A cell-type-specific role for murine Commd1 in liver inflammation.

The transcription factor NF-κB plays a critical role in the inflammatory response and it has been implicated in various diseases, including non-alcoholic fatty liver disease (NAFLD). Although transient NF-κB activation may protect tissues from stress, a prolonged NF-κB activation can have a detrimental effect on tissue homeostasis and therefore accurate termination is crucial. Copper Metabolism MURR1 Domain-containing 1 (COMMD1), a protein with functions in multiple pathways, has been shown to suppress NF-κB activity. However, its action in controlling liver inflammation has not yet been investigated. To determine the cell-type-specific contribution of Commd1 to liver inflammation, we used hepatocyte and myeloid-specific Commd1-deficient mice. We also used a mouse model of NAFLD to study low-grade chronic liver inflammation: we fed the mice a high fat, high cholesterol (HFC) diet, which results in hepatic lipid accumulation accompanied by liver inflammation.
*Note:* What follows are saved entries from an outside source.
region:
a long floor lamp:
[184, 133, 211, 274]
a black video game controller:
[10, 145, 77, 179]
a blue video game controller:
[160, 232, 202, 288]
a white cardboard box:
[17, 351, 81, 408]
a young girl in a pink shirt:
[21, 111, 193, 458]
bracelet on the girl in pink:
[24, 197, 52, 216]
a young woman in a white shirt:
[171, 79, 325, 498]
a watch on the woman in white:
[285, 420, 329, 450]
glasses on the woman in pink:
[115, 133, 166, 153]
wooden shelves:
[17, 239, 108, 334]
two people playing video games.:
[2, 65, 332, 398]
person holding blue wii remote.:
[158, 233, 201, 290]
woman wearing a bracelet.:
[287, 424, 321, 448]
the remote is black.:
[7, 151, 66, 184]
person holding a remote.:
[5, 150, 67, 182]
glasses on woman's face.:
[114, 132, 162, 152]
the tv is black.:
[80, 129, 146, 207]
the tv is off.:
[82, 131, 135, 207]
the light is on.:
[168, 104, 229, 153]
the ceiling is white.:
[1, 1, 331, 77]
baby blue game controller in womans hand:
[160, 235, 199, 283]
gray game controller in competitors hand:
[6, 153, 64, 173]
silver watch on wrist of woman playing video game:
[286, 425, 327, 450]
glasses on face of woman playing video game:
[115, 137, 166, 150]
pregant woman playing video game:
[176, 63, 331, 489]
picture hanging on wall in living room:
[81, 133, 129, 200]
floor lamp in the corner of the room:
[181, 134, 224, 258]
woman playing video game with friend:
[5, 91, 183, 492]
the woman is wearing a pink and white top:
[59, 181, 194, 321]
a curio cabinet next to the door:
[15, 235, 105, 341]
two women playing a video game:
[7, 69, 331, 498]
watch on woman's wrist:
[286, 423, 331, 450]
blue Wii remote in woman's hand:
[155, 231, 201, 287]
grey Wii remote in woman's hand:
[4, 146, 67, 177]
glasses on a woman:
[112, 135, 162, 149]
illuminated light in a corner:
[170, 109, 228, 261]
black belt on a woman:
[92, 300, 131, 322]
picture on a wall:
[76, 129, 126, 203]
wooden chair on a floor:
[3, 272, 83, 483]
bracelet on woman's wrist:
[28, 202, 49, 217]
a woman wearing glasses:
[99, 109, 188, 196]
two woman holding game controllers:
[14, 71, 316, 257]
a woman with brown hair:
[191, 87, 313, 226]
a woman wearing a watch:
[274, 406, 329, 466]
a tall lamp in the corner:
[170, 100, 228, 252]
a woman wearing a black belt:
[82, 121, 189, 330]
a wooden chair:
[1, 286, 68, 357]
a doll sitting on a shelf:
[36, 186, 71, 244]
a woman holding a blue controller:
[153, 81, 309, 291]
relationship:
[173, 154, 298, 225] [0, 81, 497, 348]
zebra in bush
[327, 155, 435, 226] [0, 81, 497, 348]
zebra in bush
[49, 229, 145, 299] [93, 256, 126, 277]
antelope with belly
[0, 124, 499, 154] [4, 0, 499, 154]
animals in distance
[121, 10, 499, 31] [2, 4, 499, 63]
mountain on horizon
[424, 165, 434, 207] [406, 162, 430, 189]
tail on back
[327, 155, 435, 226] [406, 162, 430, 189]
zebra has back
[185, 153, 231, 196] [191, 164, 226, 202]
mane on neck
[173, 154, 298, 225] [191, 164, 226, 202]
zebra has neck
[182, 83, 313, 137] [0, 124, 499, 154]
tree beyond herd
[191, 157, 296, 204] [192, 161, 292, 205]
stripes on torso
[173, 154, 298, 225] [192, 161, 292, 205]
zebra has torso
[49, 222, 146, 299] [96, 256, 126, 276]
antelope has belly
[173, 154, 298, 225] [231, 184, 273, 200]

Depletion of hepatocyte Commd1 resulted in elevated levels of the NF-κB transactivation subunit p65 (RelA) but, surprisingly, the level of liver inflammation was not aggravated. In contrast, deficiency of myeloid Commd1 exacerbated diet-induced liver inflammation. Unexpectedly we observed that hepatic and myeloid Commd1 deficiency in the mice both augmented hepatic lipid accumulation. The elevated levels of proinflammatory cytokines in myeloid Commd1-deficient mice might be responsible for the increased level of steatosis. This increase was not seen in hepatocyte Commd1-deficient mice, in which increased lipid accumulation appeared to be independent of inflammation. Our mouse models demonstrate a cell-type-specific role for Commd1 in suppressing liver inflammation and in the progression of NAFLD.